Humanist Discussion Group, Vol. 15, No. 6.
Centre for Computing in the Humanities, King's College London
Date: Wed, 09 May 2001 07:13:08 +0100
From: firstname.lastname@example.org (Francois Lachance)
Subject: Re: 15.002 methodological response: hypertext
A message pointed to no particular anchor....
I was wondering if it would be possible to approach the
footnote/hyperlink similarity/difference exploration from a content
modeling point of view.
The apparatus of a link contains a pointer and an anchor. Actually this
container model is inaccurate. A link begins with a pointer and may be
resolved by an anchor.
The apparatus of a footnote contains the apparatus of links and possibly
some commentary. A footnote can both be an anchor and a pointer.
The apparent complexity or lack of complexity of an apparatus has very
little to do with how it might be processed either by a human reader or a
machine. Tolerance for flaws in well-formedness affect the flow of
I would venture to state that in the history of reading neither links nor
notes are all that novel. What is perhaps new to some people is the
ability to make pictures (generate maps) of webs. We have always been able
to point to a link (which is itself a pairing of pointer and anchor). A
metacommentary has always been able to point to a particular density of
features in a particular portion of the space of an object of knowledge.

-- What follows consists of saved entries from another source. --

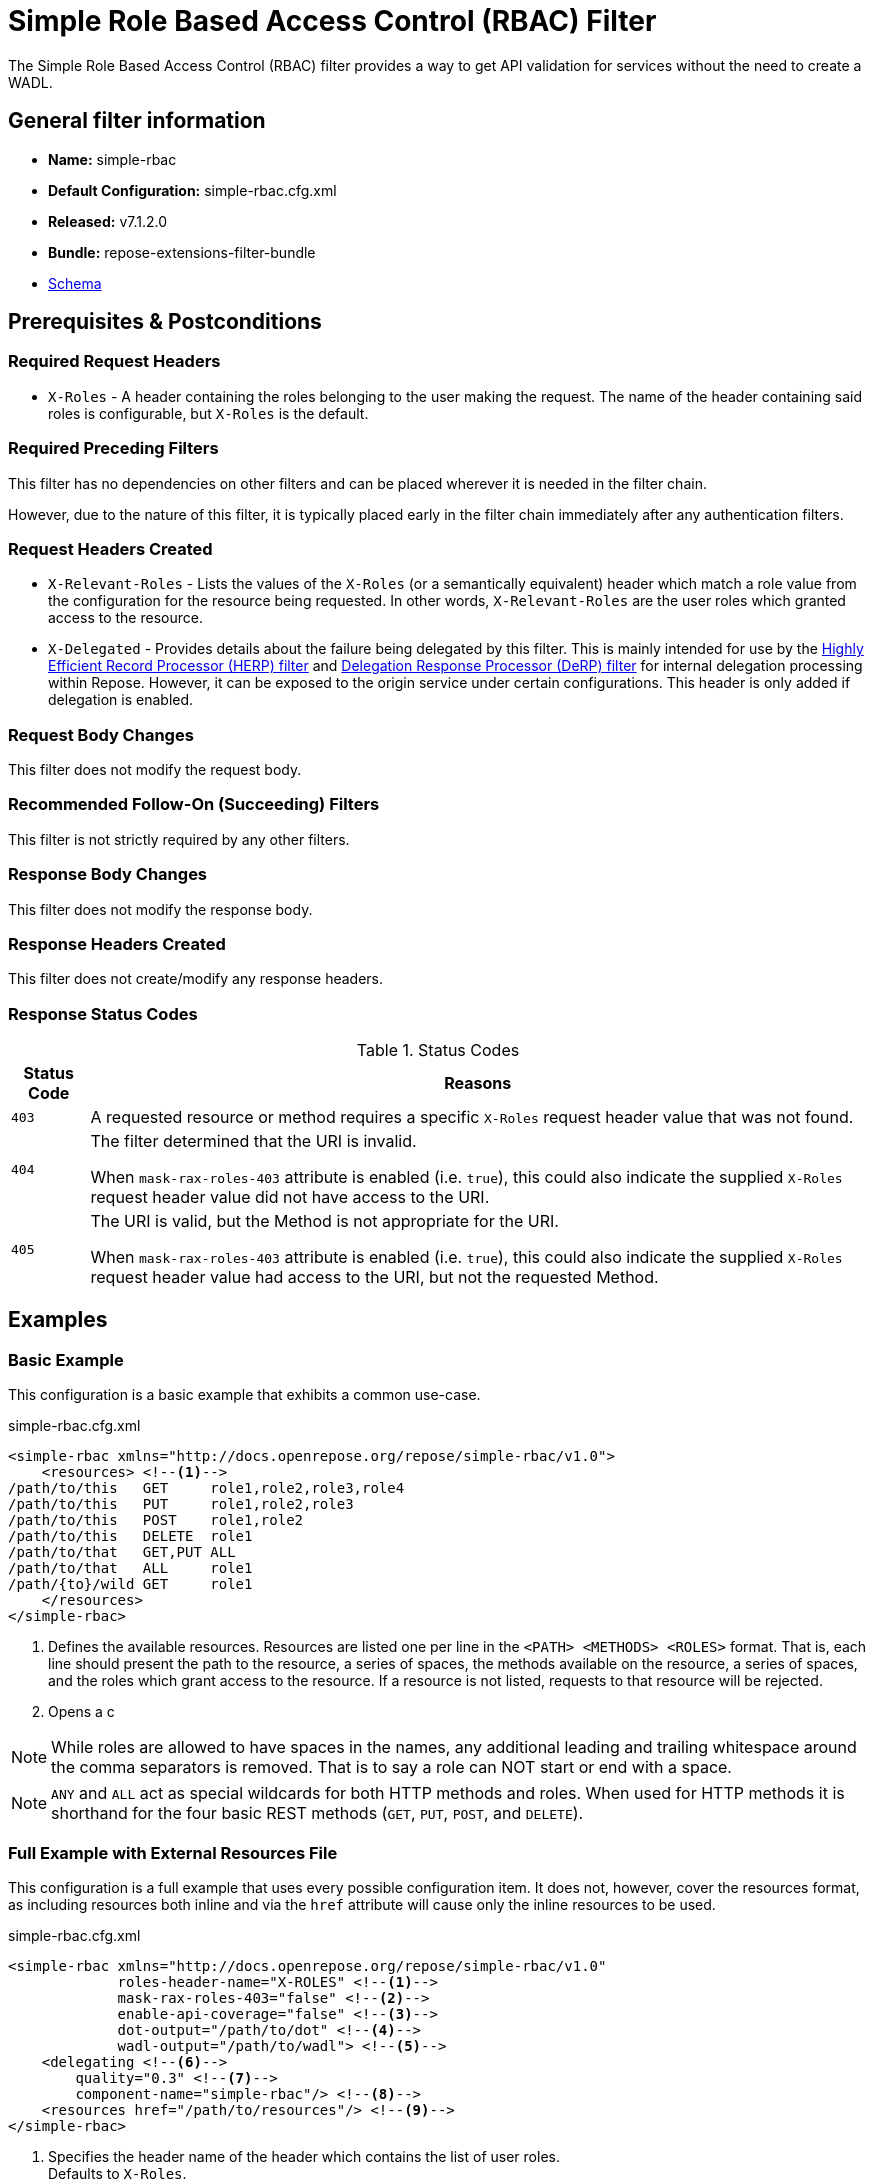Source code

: = Simple Role Based Access Control (RBAC) Filter

The Simple Role Based Access Control (RBAC) filter provides a way to get API validation for services without the need to create a WADL.

== General filter information
* *Name:* simple-rbac
* *Default Configuration:* simple-rbac.cfg.xml
* *Released:* v7.1.2.0
* *Bundle:* repose-extensions-filter-bundle
* link:../schemas/simple-rbac.xsd[Schema]

== Prerequisites & Postconditions
=== Required Request Headers
* `X-Roles` - A header containing the roles belonging to the user making the request.
The name of the header containing said roles is configurable, but `X-Roles` is the default.

=== Required Preceding Filters
This filter has no dependencies on other filters and can be placed wherever it is needed in the filter chain.

However, due to the nature of this filter, it is typically placed early in the filter chain immediately after any authentication filters.

=== Request Headers Created
* `X-Relevant-Roles` - Lists the values of the `X-Roles` (or a semantically equivalent) header which match a role value from the configuration for the resource being requested.
In other words, `X-Relevant-Roles` are the user roles which granted access to the resource.
* `X-Delegated` - Provides details about the failure being delegated by this filter.
This is mainly intended for use by the <<herp.adoc#, Highly Efficient Record Processor (HERP) filter>> and <<derp.adoc#, Delegation Response Processor (DeRP) filter>> for internal delegation processing within Repose.
However, it can be exposed to the origin service under certain configurations.
This header is only added if delegation is enabled.

=== Request Body Changes
This filter does not modify the request body.

=== Recommended Follow-On (Succeeding) Filters
This filter is not strictly required by any other filters.

=== Response Body Changes
This filter does not modify the response body.

=== Response Headers Created
This filter does not create/modify any response headers.

=== Response Status Codes
[cols="2", options="header,autowidth"]
.Status Codes
|===
| Status Code
| Reasons
| `403`
| A requested resource or method requires a specific `X-Roles` request header value that was not found.

| `404`
| The filter determined that the URI is invalid.

  When `mask-rax-roles-403` attribute is enabled (i.e. `true`), this could also indicate the supplied `X-Roles` request header value did not have access to the URI.

| `405`
| The URI is valid, but the Method is not appropriate for the URI.

  When `mask-rax-roles-403` attribute is enabled (i.e. `true`), this could also indicate the supplied `X-Roles` request header value had access to the URI, but not the requested Method.
|===

== Examples
=== Basic Example
This configuration is a basic example that exhibits a common use-case.

[source,xml]
.simple-rbac.cfg.xml
----

<simple-rbac xmlns="http://docs.openrepose.org/repose/simple-rbac/v1.0">
    <resources> <!--1-->
/path/to/this   GET     role1,role2,role3,role4
/path/to/this   PUT     role1,role2,role3
/path/to/this   POST    role1,role2
/path/to/this   DELETE  role1
/path/to/that   GET,PUT ALL
/path/to/that   ALL     role1
/path/{to}/wild GET     role1
    </resources>
</simple-rbac>
----
<1> Defines the available resources.
Resources are listed one per line in the `<PATH> <METHODS> <ROLES>` format.
That is, each line should present the path to the resource, a series of spaces, the methods available on the resource, a series of spaces, and the roles which grant access to the resource.
If a resource is not listed, requests to that resource will be rejected.
<2> Opens a c

[NOTE]
====
While roles are allowed to have spaces in the names, any additional leading and trailing whitespace around the comma separators is removed.
That is to say a role can NOT start or end with a space.
====

[NOTE]
====
`ANY` and `ALL` act as special wildcards for both HTTP methods and roles.
When used for HTTP methods it is shorthand for the four basic REST methods (`GET`, `PUT`, `POST`, and `DELETE`).
====

=== Full Example with External Resources File
This configuration is a full example that uses every possible configuration item.
It does not, however, cover the resources format, as including resources both inline and via the `href` attribute will cause only the inline resources to be used.

[source,xml]
.simple-rbac.cfg.xml
----
<simple-rbac xmlns="http://docs.openrepose.org/repose/simple-rbac/v1.0"
             roles-header-name="X-ROLES" <!--1-->
             mask-rax-roles-403="false" <!--2-->
             enable-api-coverage="false" <!--3-->
             dot-output="/path/to/dot" <!--4-->
             wadl-output="/path/to/wadl"> <!--5-->
    <delegating <!--6-->
        quality="0.3" <!--7-->
        component-name="simple-rbac"/> <!--8-->
    <resources href="/path/to/resources"/> <!--9-->
</simple-rbac>
----
<1> Specifies the header name of the header which contains the list of user roles. +
    Defaults to `X-Roles`.
<2> If set to true, instead of returning a FORBIDDEN (403), the response will be a NOT FOUND (404) if no methods are accessible or a METHOD NOT ALLOWED (405) if some methods are available. +
    Defaults to false.
<3> If set to true, this filter will record, via JMX, the number of times each state in the generated state machine (the underlying mechanism) is accessed.
    These values may be used to determine API usage and coverage.
    The path taken by each request is also logged to the named `api-coverage-logger` logger in the Log4J configuration.
    If that logger is not configured, then they are logged to the default handler. +
    Defaults to false.
<4> Specifies the DOT output file for this validator.
    DOT is a plain text graph description language.
    This is a simple way of describing graphs that both humans and computer programs can use..
<5> Specifies the Web Application Description Language (WADL) output file for this validator.
    This is a way of describing the API of a Web Application that both humans and computer programs can use.
<6> Inclusion of this element prevents this filter from returning errors, and directs this filter to populate delegation headers instead.
<7> Specifies the quality of specific output headers.
    When setting up a chain of delegating filters, the highest quality number will be the one that is eventually output. +
    Default value is 0.3.
<8> The component name used in the delegation header.
    This is particularly useful when multiple instances of an API-Checker based filter are used in the same filter chain. +
    Defaults to `simple-rbac`.
<9> Specifies a location to an external file which contains the Simple RBAC resources.
    If the message element has a value and the `href` attribute is configured, the Simple RBAC will use what is configured in the value.
    If the file that the `href` attribute points to is modified, the Simple RBAC will not reload the configuration.
    So the new RBAC file should be placed in a new file name (e.g. Dated) and the simple-rbac.cfg.xml file updated to point to it in order to guarantee the changes are utilized.

== Additional Information

=== Delegation
In some cases, you may want to delegate the validation of a request down the chain to either another filter or to the origin service.
Delegation prevents the Simple RBAC filter from failing the request by forwarding the request with the `X-Delegated` header that is set with a value which indicates how the filter would have failed if not in delegating mode.

To place the filter in delegating mode, add the `delegating` element to the filter configuration with a quality that determines the delegation priority.

The format for the `X-Delegated` header value is `status_code={status-code}`component={filter-name}`message={failure message};q={delegating-quality}`.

Those features could be notes in a critical edition, marginalia or
underscoring in a library copy, spread and number of references
identified by an index.
Even at the level of groups of notes or groups of links -- the
Hegelian argument that sheer quantative increase leads to a qualitative
change does not hold if one were to taken into account the variety of
reading practices. The economy of reading may have much more to do with
the distribution of leisure time and access to library (online,
digital or traditional) than with the intrisic nature of the note or the
hyperlink and with habits. Because time and access without habit are no
guarantors that a reader will either follow a reference trail or click on
.... a message become anchor for no particular pointer.